Supplied material:
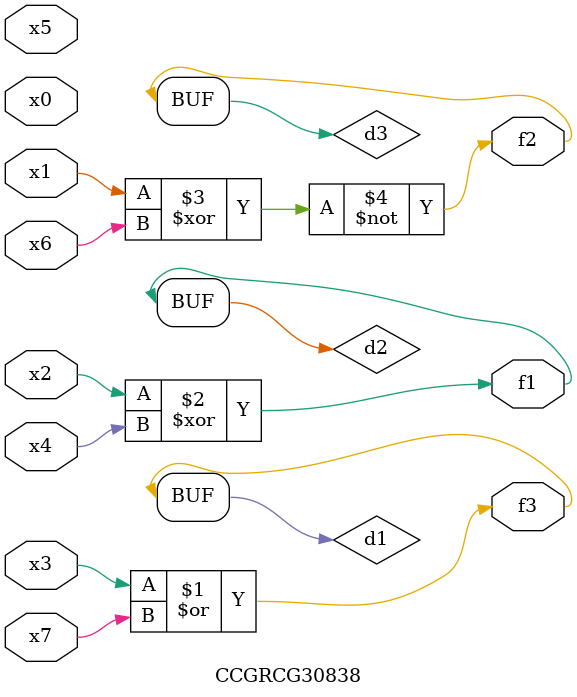
<source format=v>
module CCGRCG30838(
	input x0, x1, x2, x3, x4, x5, x6, x7,
	output f1, f2, f3
);

	wire d1, d2, d3;

	or (d1, x3, x7);
	xor (d2, x2, x4);
	xnor (d3, x1, x6);
	assign f1 = d2;
	assign f2 = d3;
	assign f3 = d1;
endmodule

</source>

Try it: Transcribe every line from the records above without alteration, and leave out the images.

Solution for this task:
<source format=v>
module CCGRCG30838(
	input x0, x1, x2, x3, x4, x5, x6, x7,
	output f1, f2, f3
);

	wire d1, d2, d3;

	or (d1, x3, x7);
	xor (d2, x2, x4);
	xnor (d3, x1, x6);
	assign f1 = d2;
	assign f2 = d3;
	assign f3 = d1;
endmodule

</source>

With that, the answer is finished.